EXERCISES:
A - In the webinar transcript, what did people think Amazon was three or four years ago?
B - Copy the webinar transcript word for word, from "Yeah, awesome. I" up to and including "So awesome. Thanks.".

DOCUMENT TEXT:

····················

Aaron Conant  12:06  

Yeah, awesome. I mean, you know, I love it. Because if it's in for those who don't know, Blue Wheel also has one of the top like content generation arms out there, too. So they have keen insights on what works and what doesn't. Because, you know, a huge part of if you're doing paid media is the content that they land on. So awesome. Thanks.

 

Jon McGraw  12:25  

Absolutely. And so we're talking about a funnel, we're talking about the journey here. The next slide is going to talk a little bit about the interaction on Amazon and the different customer stages and some of the ad types and tactics that we can take. And then we're going to dive even deeper beyond that. 

 

Melissa Ardavany  12:43  

Sure. So if you think about, think back three or four years ago, the thought was that Amazon was a conversion only platform, Jon alluded to that. But over time, Amazon's marketing programs have matured, and it's creating a full funnel that reaches shoppers at any stage. So it's important to have a strategy that incorporates all of the different ad types, since customers can enter through every phase of that shopping journey. So I'll be diving into discuss several of those ad types, and some examples of successes that brands have had.

····················

Outline records
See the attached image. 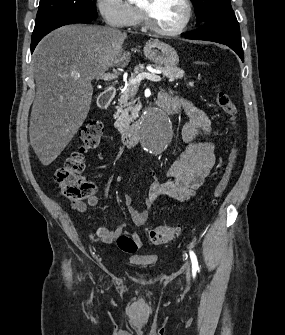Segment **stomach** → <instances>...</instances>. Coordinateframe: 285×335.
Segmentation results:
<instances>
[{
	"instance_id": "0dacf381",
	"label": "stomach",
	"mask_w": 285,
	"mask_h": 335,
	"mask_svg": "<svg viewBox=\"0 0 285 335\" xmlns=\"http://www.w3.org/2000/svg\"><path fill=\"white\" fill-rule=\"evenodd\" d=\"M144 56L147 60H151L154 64H159V66H166V68H174L179 64V56L171 48L169 44H164L160 40H152V42H147L146 46L143 48Z\"/></svg>"
}]
</instances>
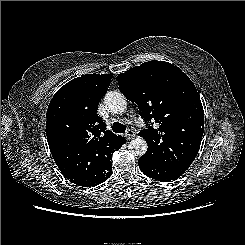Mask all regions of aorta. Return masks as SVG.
Segmentation results:
<instances>
[{
	"label": "aorta",
	"instance_id": "1",
	"mask_svg": "<svg viewBox=\"0 0 245 245\" xmlns=\"http://www.w3.org/2000/svg\"><path fill=\"white\" fill-rule=\"evenodd\" d=\"M104 103L107 110L114 114L123 113L127 109V101L125 96L117 91H110L106 93ZM128 149L131 154L135 156H142L147 151V143L142 137H136L129 142Z\"/></svg>",
	"mask_w": 245,
	"mask_h": 245
}]
</instances>
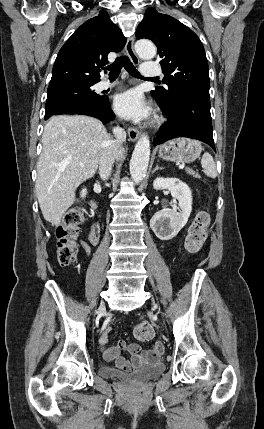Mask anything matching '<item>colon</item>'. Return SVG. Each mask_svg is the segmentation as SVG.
<instances>
[{
	"label": "colon",
	"mask_w": 264,
	"mask_h": 429,
	"mask_svg": "<svg viewBox=\"0 0 264 429\" xmlns=\"http://www.w3.org/2000/svg\"><path fill=\"white\" fill-rule=\"evenodd\" d=\"M210 217L206 211H200L188 228L185 238V249L189 253H197L207 237V227ZM83 222L82 212L75 208L68 211L62 224L56 230L58 261L62 266L71 265L78 253L76 243L80 234V225ZM135 338L139 341H149L154 336V329L148 322H140L134 329Z\"/></svg>",
	"instance_id": "colon-1"
}]
</instances>
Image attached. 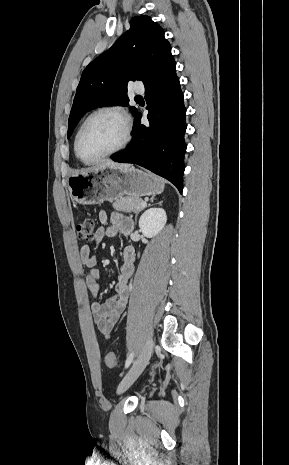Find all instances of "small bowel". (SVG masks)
<instances>
[{
    "label": "small bowel",
    "instance_id": "small-bowel-1",
    "mask_svg": "<svg viewBox=\"0 0 289 465\" xmlns=\"http://www.w3.org/2000/svg\"><path fill=\"white\" fill-rule=\"evenodd\" d=\"M98 218L102 224L95 233V242L98 245L107 237H112L117 233L127 235L133 230V222L119 212L108 214L106 211H100ZM80 259L82 264L87 267L86 285L88 292L91 297L97 299L100 292V271L97 268L96 257L91 254L88 244H84L80 248ZM134 259V249L130 246L125 247L121 254V265L117 274L115 294L104 303L100 301L92 303L91 310L94 323L106 337L111 334L126 307L130 295V280L134 272Z\"/></svg>",
    "mask_w": 289,
    "mask_h": 465
}]
</instances>
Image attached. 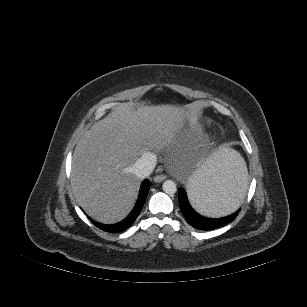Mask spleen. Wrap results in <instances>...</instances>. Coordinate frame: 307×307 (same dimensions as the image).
I'll return each mask as SVG.
<instances>
[{
	"mask_svg": "<svg viewBox=\"0 0 307 307\" xmlns=\"http://www.w3.org/2000/svg\"><path fill=\"white\" fill-rule=\"evenodd\" d=\"M248 174L240 155L226 146L209 150L188 184L192 206L201 214L220 217L234 212L248 198Z\"/></svg>",
	"mask_w": 307,
	"mask_h": 307,
	"instance_id": "obj_1",
	"label": "spleen"
}]
</instances>
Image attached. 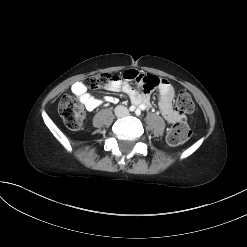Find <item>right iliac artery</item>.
<instances>
[{
  "mask_svg": "<svg viewBox=\"0 0 247 247\" xmlns=\"http://www.w3.org/2000/svg\"><path fill=\"white\" fill-rule=\"evenodd\" d=\"M129 110H130V111H134V110H135V107H134V106H131V107L129 108Z\"/></svg>",
  "mask_w": 247,
  "mask_h": 247,
  "instance_id": "right-iliac-artery-1",
  "label": "right iliac artery"
}]
</instances>
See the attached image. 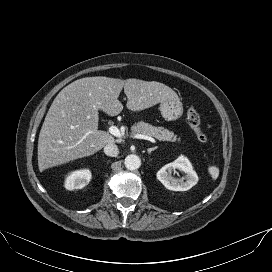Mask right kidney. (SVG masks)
I'll use <instances>...</instances> for the list:
<instances>
[{
    "mask_svg": "<svg viewBox=\"0 0 272 272\" xmlns=\"http://www.w3.org/2000/svg\"><path fill=\"white\" fill-rule=\"evenodd\" d=\"M91 176L89 169L73 171L65 179V188L67 190L82 189L89 184Z\"/></svg>",
    "mask_w": 272,
    "mask_h": 272,
    "instance_id": "1",
    "label": "right kidney"
}]
</instances>
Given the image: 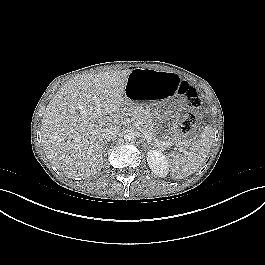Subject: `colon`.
Masks as SVG:
<instances>
[{"label":"colon","mask_w":265,"mask_h":265,"mask_svg":"<svg viewBox=\"0 0 265 265\" xmlns=\"http://www.w3.org/2000/svg\"><path fill=\"white\" fill-rule=\"evenodd\" d=\"M177 92L186 106L192 109H197L200 106L198 93L191 84L180 81ZM200 119V114L196 111L187 114L180 124L182 134L187 137L196 134L200 128Z\"/></svg>","instance_id":"obj_1"}]
</instances>
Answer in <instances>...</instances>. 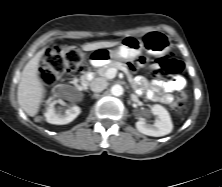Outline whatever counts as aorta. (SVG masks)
<instances>
[{"mask_svg":"<svg viewBox=\"0 0 222 187\" xmlns=\"http://www.w3.org/2000/svg\"><path fill=\"white\" fill-rule=\"evenodd\" d=\"M123 87L119 84H115L111 87V94L113 96H121L123 94Z\"/></svg>","mask_w":222,"mask_h":187,"instance_id":"1","label":"aorta"}]
</instances>
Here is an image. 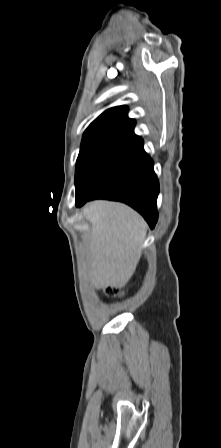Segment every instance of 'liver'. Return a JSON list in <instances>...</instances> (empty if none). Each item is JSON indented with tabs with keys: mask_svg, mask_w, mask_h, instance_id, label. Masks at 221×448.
<instances>
[{
	"mask_svg": "<svg viewBox=\"0 0 221 448\" xmlns=\"http://www.w3.org/2000/svg\"><path fill=\"white\" fill-rule=\"evenodd\" d=\"M91 224L84 237L89 278L99 288L124 287L139 263L147 224L132 208L96 200L83 210Z\"/></svg>",
	"mask_w": 221,
	"mask_h": 448,
	"instance_id": "obj_1",
	"label": "liver"
}]
</instances>
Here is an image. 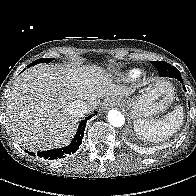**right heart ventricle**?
Segmentation results:
<instances>
[{
    "label": "right heart ventricle",
    "mask_w": 196,
    "mask_h": 196,
    "mask_svg": "<svg viewBox=\"0 0 196 196\" xmlns=\"http://www.w3.org/2000/svg\"><path fill=\"white\" fill-rule=\"evenodd\" d=\"M140 75H141V72L139 70L134 69L122 75V77L124 79L133 80V79L138 78Z\"/></svg>",
    "instance_id": "1"
}]
</instances>
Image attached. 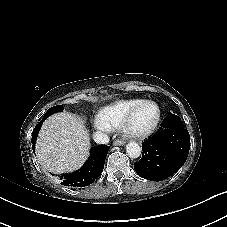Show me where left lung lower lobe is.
I'll return each mask as SVG.
<instances>
[{
	"instance_id": "1",
	"label": "left lung lower lobe",
	"mask_w": 227,
	"mask_h": 227,
	"mask_svg": "<svg viewBox=\"0 0 227 227\" xmlns=\"http://www.w3.org/2000/svg\"><path fill=\"white\" fill-rule=\"evenodd\" d=\"M190 149V135L179 116L168 114L159 132L142 143V158L134 163L137 174L152 181H162L185 163Z\"/></svg>"
}]
</instances>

····················

EXPECTED ANSWERS:
A - A conversion-only platform.

B -
Yeah, awesome. I mean, you know, I love it. Because if it's in for those who don't know, Blue Wheel also has one of the top like content generation arms out there, too. So they have keen insights on what works and what doesn't. Because, you know, a huge part of if you're doing paid media is the content that they land on. So awesome. Thanks.